SET OF TASKS:
A. Translate this sentence from the passage on thermal damage to chocolate into Spanish: "The heat causes corners and edges to melt and irregularities to develop."
B. Carry on the passage about thermal damage to chocolate bars during sealing, picking up after its final sentence.

EXTRACT:
......
Prevent thermal damage

26-Apr-2017

 

 

At first sight it does not stand out. Until you take a second look and know what to look for. That's when you see it. Thermal damage to your chocolate is not a good way to advertise your brand. If you prefer your production to be flawless, Lareka has come up with a breakthrough!

 

What exactly is the problem?

Premium chocolate bars are sealed in aluminium foil. A 140°C sealing bar comes close to the chocolate bars during the sealing process. The result is thermal damage to your chocolate bars. The heat causes corners and edges to melt and irregularities to develop. During the tempering process, the chocolate temperature is controlled to within a few tenths of a degree for optimal snap, sheen, taste and shelf-life. A strange state of affairs. Because during packaging, we heat the chocolate indirectly with a super-hot sealing bar. The worst nightmare for any confectioner.
......
EXTRACTED RECORDS:
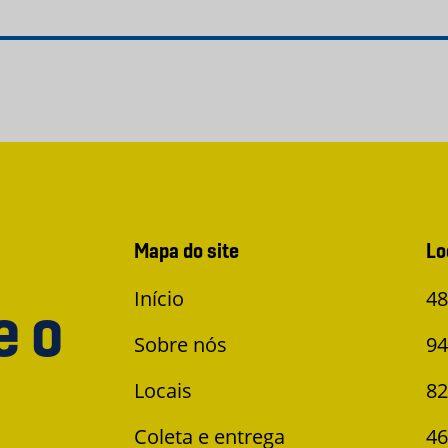
Mapa do site
Lo
Início
48
e o
Sobre nós
94
Locais
82
Coleta e entrega
46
......
ANSWERS TO EACH TASK:
A. El calor hace que las esquinas y los bordes se derritan y que aparezcan irregularidades.

B.
Packaging at approximately 26°C

From now on, you can package your chocolate without any thermal damage or aesthetic defects. Lareka has developed a conversion kit with a shield between the hot bar and the product, which stays at just 26°C. The result is that the chocolate bars are flawless, with a perfect sheen, and are a delight to the eye.

 

A First

The new sealing bar has integrated ventilation with cooling ribs. There is a minimal connection between the holder and the heating mechanism. As a result, it stays at approximately 26°C on the product side. The sealing bar is 3D printed in stainless steel. The unit is supplied as a fully complete kit consisting of sealing bars, bottom guides, air cooling and other accessories. Lareka once again shows that innovation is embedded in its DNA. We have a solution for every die-fold packaging machine.